Understanding how traffic actually flows helps you configure policies correctly and debug when something doesn’t reach the network.

Developer Machine
├── sbx daemon (host process)
│   ├── HTTP/HTTPS proxy (enforces network policies, injects credentials)
│   └── microVM hypervisor
│       └── [VM] Sandbox
│           ├── Isolated Linux kernel
│           ├── Agent (Claude Code / Codex / Gemini CLI / etc.)
│           ├── Workspace mount (read-write, your project directory)
│           └── Isolated Docker Engine
│               └── Containers built by the agent
│
└── Host Docker daemon (completely separate — agent has no path here)

Your workspace is mounted directly into the sandbox through a filesystem passthrough. The sandbox sees your actual host files, so changes in either direction are instant with no sync process involved. Your workspace is mounted at the same absolute path as on your host. Preserving absolute paths means error messages, configuration files, and build outputs all reference paths you can find on your host.

That last detail is useful — because paths are preserved, stack traces and error messages inside the sandbox point to the same file paths you see on your host. No mental translation required when debugging.
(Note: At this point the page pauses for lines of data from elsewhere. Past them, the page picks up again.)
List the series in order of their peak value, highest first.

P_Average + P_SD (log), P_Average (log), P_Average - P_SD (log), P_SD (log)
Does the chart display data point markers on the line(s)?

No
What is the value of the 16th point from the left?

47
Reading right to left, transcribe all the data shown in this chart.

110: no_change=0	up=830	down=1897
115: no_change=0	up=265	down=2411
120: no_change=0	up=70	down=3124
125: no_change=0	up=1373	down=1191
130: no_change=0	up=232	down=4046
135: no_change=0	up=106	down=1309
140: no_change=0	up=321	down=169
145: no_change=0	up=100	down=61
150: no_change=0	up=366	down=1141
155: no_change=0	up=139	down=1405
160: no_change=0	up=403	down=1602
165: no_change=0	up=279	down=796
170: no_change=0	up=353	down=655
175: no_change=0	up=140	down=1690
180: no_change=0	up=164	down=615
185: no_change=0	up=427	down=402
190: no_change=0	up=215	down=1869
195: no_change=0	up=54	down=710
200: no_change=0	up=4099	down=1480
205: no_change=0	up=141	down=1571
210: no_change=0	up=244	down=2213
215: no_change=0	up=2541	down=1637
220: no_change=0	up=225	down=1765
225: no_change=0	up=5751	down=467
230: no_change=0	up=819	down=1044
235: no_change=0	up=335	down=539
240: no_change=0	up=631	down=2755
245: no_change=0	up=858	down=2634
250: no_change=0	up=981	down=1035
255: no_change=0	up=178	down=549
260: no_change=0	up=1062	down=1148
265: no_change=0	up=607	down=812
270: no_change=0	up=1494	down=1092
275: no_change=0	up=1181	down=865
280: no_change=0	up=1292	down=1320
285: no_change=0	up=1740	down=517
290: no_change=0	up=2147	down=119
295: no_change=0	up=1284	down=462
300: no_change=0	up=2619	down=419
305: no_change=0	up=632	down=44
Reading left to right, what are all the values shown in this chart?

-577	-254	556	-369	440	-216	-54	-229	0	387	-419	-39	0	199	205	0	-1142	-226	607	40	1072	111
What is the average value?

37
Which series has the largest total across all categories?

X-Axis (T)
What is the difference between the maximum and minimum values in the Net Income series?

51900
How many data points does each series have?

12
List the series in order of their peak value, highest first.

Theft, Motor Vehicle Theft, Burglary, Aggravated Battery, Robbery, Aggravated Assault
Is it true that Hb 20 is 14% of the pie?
What Sandboxes Don’t Protect Against

Being clear about the limits is as important as describing the capabilities. The official docs are direct about this.

Workspace channel is bidirectional. The agent can modify any file in your project, including files that execute implicitly. Review changes before running them.

Allowed domains cover a lot of surface area. Default allowed domains include broad wildcards. Some defaults like *.googleapis.com cover many services beyond AI APIs. If your threat model is tight, audit the default policy and trim it.

The sandbox isolates the agent, not from you. If you copy a file out of the sandbox and run it, the sandbox did its job. What you do with the output is on you.

UDP and ICMP stay blocked regardless. UDP and ICMP traffic is blocked at the network layer and can’t be unblocked with policy rules. If your workflow requires UDP (unusual, but some build tools do), that’s a current limitation.


Quick Reference: Common sbx Commands

# Installation
curl -fsSL https://get.docker.com | sudo REPO_ONLY=1 sh
sudo apt-get install docker-sbx
sudo usermod -aG kvm $USER

# Authentication
sbx login

# Running agents
sbx run claude                         # Claude Code
sbx run codex                          # OpenAI Codex
sbx run gemini                         # Gemini CLI
sbx run claude --branch my-feature     # Branch-isolated workspace

# Managing secrets
sbx secret set -g anthropic            # Store Anthropic key in keychain
sbx secret set -g github               # Store GitHub credentials
sbx secret ls                          # List stored secrets

# Network policies
sbx policy allow network "*.npmjs.org,github.com"
sbx policy deny network "ads.example.com"
sbx policy ls                          # View active rules
sbx policy reset                       # Wipe all policies, start over

# Sandbox lifecycle
sbx ls                                 # List running sandboxes
sbx exec <id> -- bash                  # Open shell inside sandbox
sbx stop <id>                          # Stop without deleting VM state
sbx rm <id>                            # Delete sandbox and all VM state

Where This Fits in Your Security Stack

Docker Sandboxes solves a specific problem: agent execution safety. It doesn’t replace your CI security scanning (Docker Scout), it doesn’t replace your base image hardening (Docker Hardened Images), and it doesn’t replace your secrets management (Vault, AWS Secrets Manager, etc.).

What it does is put a hard boundary between an AI agent and your host — a boundary that’s enforced at the kernel level, the network layer, the Docker Engine layer, and the credential layer simultaneously. For any team that’s started using AI coding agents seriously, that boundary is no longer optional.

The alternative is giving a non-deterministic system full access to your machine and hoping it makes good decisions every time.